Upstream Open Reading Frames and Human Genetic Disease

Abstract

Abstract In many eukaryotic messenger ribonucleic acids (mRNAs) one or more short upstream open reading frames (uORFs) precede the initiation codon of the main coding region. For example, in human cells, uORFs are present in about half of the transcripts. Emerging ribosome profiling and peptidomics analyses have recently shown that these uORFs are translated into polypeptides that seem to serve important biological functions. In addition, very interesting examples have shown that these uORFs are cis ‐acting RNA elements that can impact gene expression by repressing translation of the downstream main ORF under control conditions and derepressing it under certain pathophysiological stresses. Furthermore, evidence from genetic and bioinformatic studies implicate disturbed uORF‐mediated translational control in the aetiology of human diseases. Identifying more cases and understanding the aberrant mechanisms of uORF‐mediated translational control, as well as discovering the biological function of the uORF‐encoded polypeptides, is fundamental to advance in diagnosis, prognosis and treatment of many human disorders.

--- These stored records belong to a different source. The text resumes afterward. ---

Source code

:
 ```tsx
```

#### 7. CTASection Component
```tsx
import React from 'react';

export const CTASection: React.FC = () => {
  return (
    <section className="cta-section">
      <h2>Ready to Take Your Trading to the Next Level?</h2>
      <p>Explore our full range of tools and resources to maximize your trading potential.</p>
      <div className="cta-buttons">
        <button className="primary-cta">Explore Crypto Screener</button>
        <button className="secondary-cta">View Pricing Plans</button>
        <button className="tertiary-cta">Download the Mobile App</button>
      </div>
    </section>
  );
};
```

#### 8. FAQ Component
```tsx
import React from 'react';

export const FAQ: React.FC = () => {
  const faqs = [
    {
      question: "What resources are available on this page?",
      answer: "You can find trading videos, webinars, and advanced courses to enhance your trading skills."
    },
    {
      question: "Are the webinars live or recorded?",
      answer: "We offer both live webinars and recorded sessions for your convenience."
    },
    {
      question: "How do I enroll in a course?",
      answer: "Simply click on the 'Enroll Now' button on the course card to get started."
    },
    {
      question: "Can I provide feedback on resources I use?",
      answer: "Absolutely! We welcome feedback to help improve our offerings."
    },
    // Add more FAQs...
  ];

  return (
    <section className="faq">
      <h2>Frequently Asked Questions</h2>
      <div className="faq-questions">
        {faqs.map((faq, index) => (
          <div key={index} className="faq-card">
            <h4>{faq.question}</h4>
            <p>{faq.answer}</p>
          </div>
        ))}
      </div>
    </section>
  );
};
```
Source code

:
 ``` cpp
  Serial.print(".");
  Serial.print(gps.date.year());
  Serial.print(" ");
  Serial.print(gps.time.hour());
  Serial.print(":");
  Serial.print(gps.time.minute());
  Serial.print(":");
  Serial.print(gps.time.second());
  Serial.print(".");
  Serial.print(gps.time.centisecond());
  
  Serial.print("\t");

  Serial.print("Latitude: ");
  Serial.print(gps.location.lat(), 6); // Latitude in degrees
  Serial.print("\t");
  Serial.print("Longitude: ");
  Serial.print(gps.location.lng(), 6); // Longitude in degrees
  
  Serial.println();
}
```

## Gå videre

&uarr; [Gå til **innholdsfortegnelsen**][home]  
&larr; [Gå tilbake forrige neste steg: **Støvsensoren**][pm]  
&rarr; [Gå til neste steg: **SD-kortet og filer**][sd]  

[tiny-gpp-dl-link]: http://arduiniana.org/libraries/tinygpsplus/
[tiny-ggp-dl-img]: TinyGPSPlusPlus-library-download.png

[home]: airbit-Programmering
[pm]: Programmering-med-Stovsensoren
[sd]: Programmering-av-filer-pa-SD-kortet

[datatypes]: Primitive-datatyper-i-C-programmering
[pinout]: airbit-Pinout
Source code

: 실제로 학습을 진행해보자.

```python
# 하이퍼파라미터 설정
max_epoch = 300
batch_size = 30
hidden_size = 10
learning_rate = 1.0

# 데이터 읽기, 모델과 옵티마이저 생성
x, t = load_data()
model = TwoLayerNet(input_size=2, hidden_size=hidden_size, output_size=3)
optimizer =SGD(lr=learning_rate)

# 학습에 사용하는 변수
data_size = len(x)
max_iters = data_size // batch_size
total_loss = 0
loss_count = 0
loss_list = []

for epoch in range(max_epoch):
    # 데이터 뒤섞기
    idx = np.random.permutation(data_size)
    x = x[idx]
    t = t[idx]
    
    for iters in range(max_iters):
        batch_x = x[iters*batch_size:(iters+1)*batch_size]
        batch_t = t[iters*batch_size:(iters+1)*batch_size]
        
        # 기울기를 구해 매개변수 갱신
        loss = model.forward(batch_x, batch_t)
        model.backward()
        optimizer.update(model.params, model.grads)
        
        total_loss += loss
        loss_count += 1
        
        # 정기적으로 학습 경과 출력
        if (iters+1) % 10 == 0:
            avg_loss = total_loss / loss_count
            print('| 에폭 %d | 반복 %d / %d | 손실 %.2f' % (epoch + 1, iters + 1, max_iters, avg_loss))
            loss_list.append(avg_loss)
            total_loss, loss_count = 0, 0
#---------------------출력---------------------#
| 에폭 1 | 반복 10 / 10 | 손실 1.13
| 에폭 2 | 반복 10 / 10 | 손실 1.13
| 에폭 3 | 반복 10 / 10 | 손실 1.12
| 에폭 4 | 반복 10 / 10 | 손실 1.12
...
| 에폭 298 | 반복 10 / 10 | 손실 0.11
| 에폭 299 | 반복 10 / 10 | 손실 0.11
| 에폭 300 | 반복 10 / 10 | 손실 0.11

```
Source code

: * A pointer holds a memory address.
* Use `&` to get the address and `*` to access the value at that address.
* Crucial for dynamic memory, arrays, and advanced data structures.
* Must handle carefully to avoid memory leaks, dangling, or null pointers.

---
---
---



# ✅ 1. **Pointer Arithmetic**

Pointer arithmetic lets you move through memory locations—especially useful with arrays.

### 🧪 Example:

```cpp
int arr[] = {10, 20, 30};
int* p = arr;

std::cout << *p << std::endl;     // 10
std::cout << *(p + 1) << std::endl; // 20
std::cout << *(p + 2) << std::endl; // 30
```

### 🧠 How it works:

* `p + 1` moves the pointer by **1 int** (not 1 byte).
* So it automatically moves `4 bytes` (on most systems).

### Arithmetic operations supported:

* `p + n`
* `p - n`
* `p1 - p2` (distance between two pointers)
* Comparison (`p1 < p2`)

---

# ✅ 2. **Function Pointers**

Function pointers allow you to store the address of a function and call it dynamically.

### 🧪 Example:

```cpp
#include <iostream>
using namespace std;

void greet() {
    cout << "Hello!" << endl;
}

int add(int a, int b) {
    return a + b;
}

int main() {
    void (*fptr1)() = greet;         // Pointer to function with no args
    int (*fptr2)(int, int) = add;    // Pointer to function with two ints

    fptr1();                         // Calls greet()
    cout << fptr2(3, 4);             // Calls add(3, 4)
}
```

Key Concepts: Upstream open reading frames (uORFs) are cis ‐acting RNA elements involved in translational regulation, which precede the initiation codon of the main coding region. For a uORF to function as a translational regulatory element, its initiation codon must be recognised, at least at certain times, by the scanning 40S ribosomal subunit and associated translation initiation factors. uORFs can impact gene expression by repressing translation of the downstream main ORF under control conditions, and derepressing it under certain pathophysiological stresses. The impact the uORFs can have on translation depends on variables, such as (1) the distance between the 5′ cap and the uORF, (2) the context in which the uORF AUG (or non‐AUG) is located, (3) the length of the uORF, (4) the sequence and secondary structure of the uORF, (5) the number of uORFs per transcript, (6) the position of the uORF termination codon and (7) the length of the intercistronic sequence(s). uORF‐encoded polypeptides might serve functional roles in cells. Polymorphisms or mutations that introduce/eliminate uORFs or modify the uORF‐encoded peptide can cause human disease. Understanding the mechanisms through which the uORFs regulate gene expression may lead to innovation in diagnosis, prognosis and treatment of many human disorders.